И она села к нему в машину, как садилась потом еще раз сорок или пятьдесят – она сначала вела счет встречам, а потом сбилась, почувствовав, что попала в рай…
– Меня зовут Григорий Александрович Пасечник, – произнес седовласый.
– Но я вас не помню.
– Я видел вас в Томилинском интернате несколько лет тому назад. У меня были некоторые финансовые дела с вашим директором, и он как-то пригласил меня к вам на репетицию драмкружка. Ведь это вы играли в пьесе Ибсена Нору?
– Я… Но как вы меня узнали?
– По фигуре. Вы удивительно длинная, вы уж извините, и тонкая, как прутик… Кроме того, ваша осанка, походка, да и голос… Вас невозможно спутать ни с кем на свете… Что вы делаете теперь?

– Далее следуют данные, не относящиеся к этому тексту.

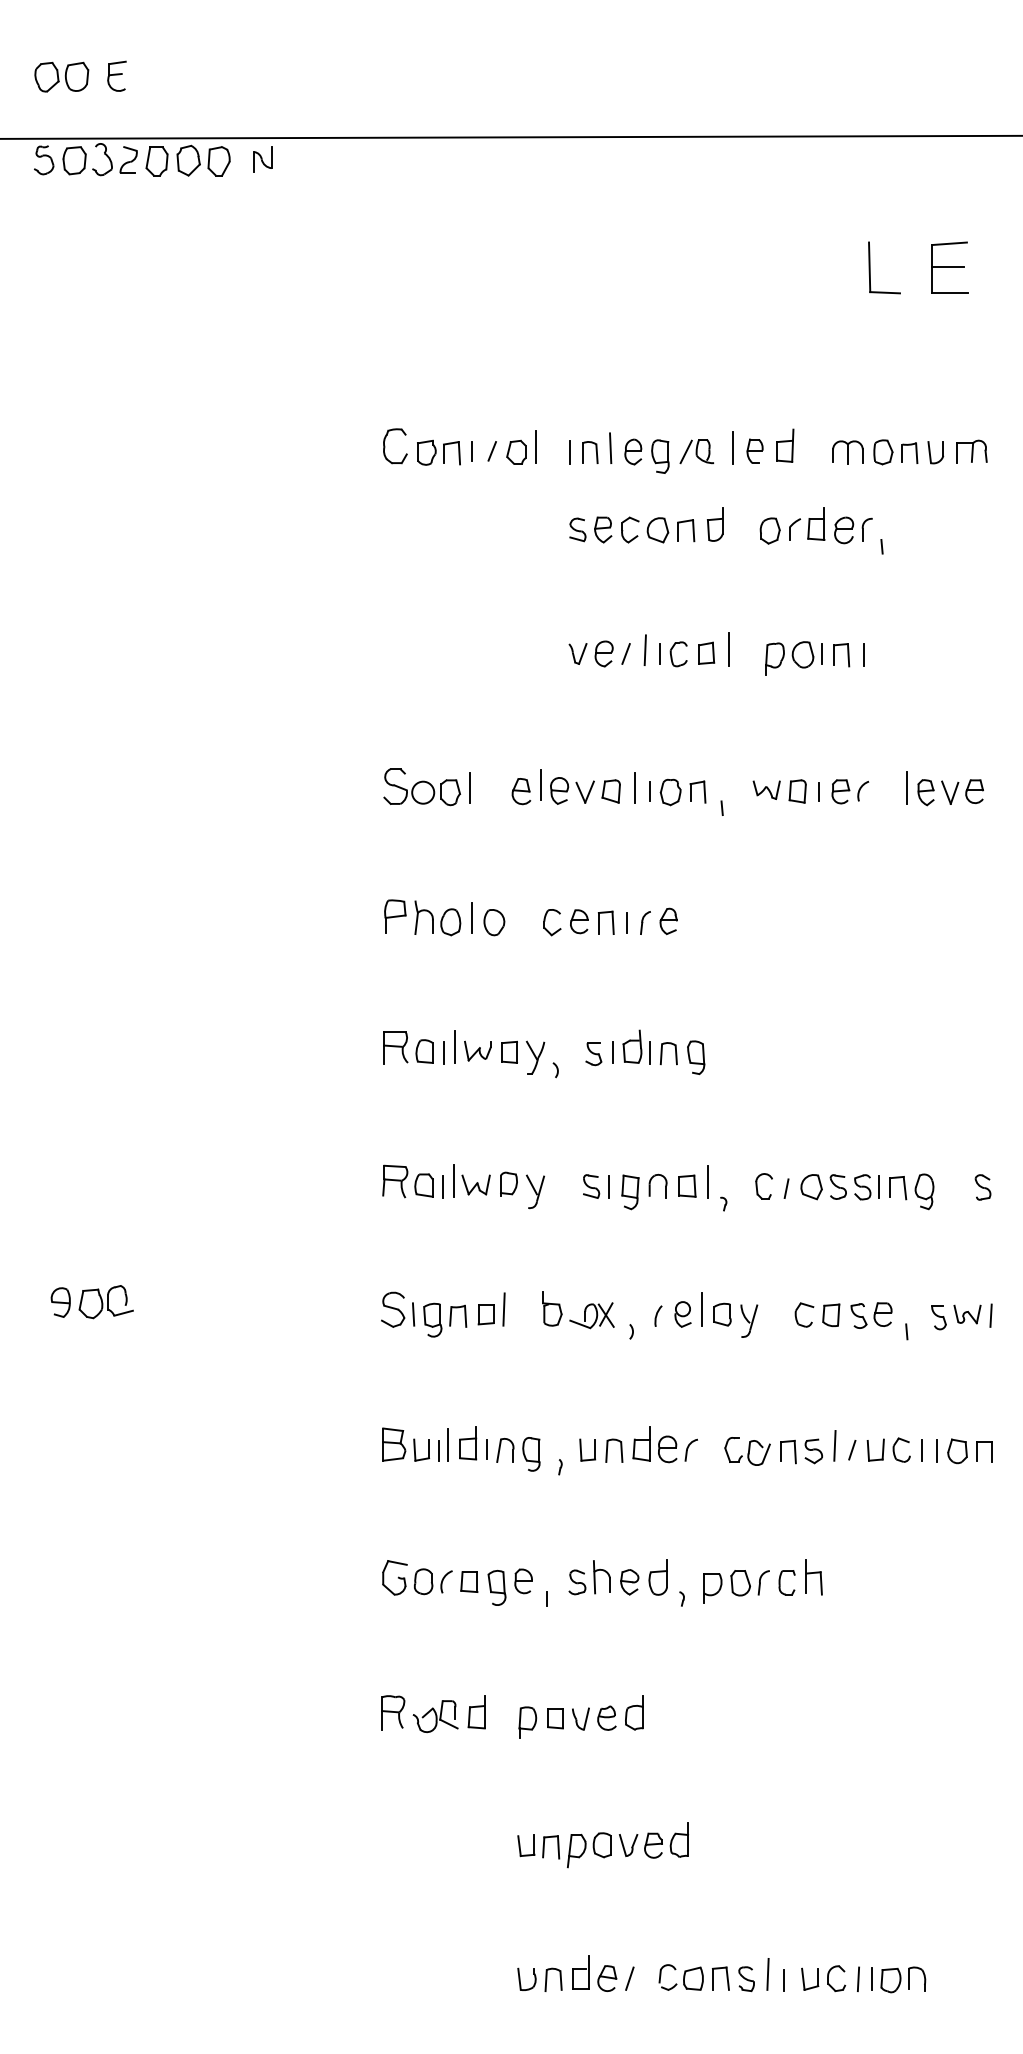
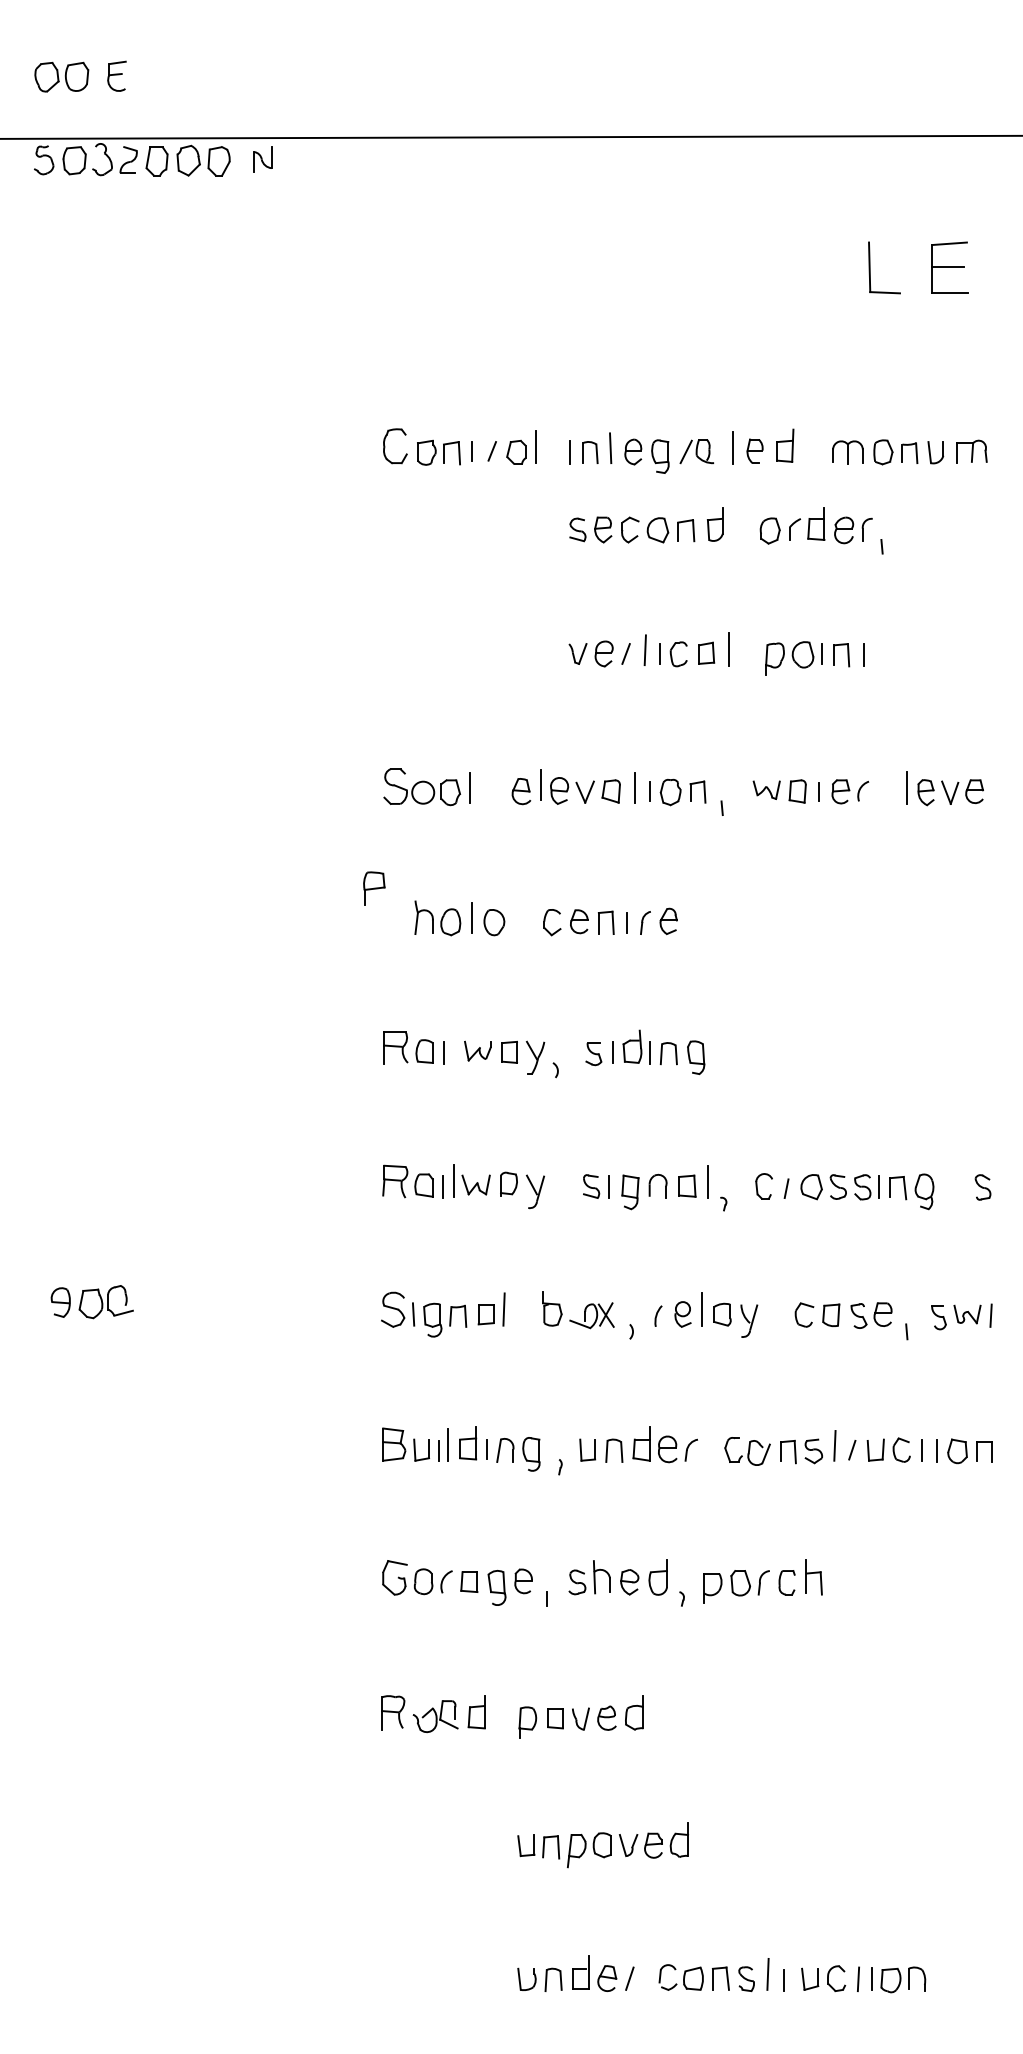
part at (395, 916) position: (395, 916) -> (374, 888)
line at (455, 1046): present -> none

Учитесь, наверно, в университете?
– Нет, я нигде не учусь. – Ей захотелось поскорее отделаться от него. «Из-за него я не успею на похороны Макса…»
– Вы не хотите вернуться в кафе? – Он так внимательно посмотрел на нее, что Зу-Зу показалось, будто он видит ее насквозь.
– Зачем?
– Мне кажется, что вы сами хотите этого… У вас неприятности, я это чувствую…
– Но это МОИ неприятности.
– Белла, не упрямьтесь, мне много лет, я знаю жизнь и уверяю вас, что хочу вам только добра. Видели бы вы себя сейчас в зеркале… На вас же больно смотреть… – Он внезапно перешел на совершенно другой тон, на более серьезный и даже какой-то мрачный.
– Хорошо, вернемся, я хотя бы доем свой пирог… – сказала она и покорно пошла с ним в кафе. Она шла по улице и думала о том, что совершенно не приспособлена к одиночеству. Что она действительно как стебелек, который остался без опоры. Но довериться этому голубоглазому господину так же очертя голову, как доверилась когда-то Максу, она не собиралась.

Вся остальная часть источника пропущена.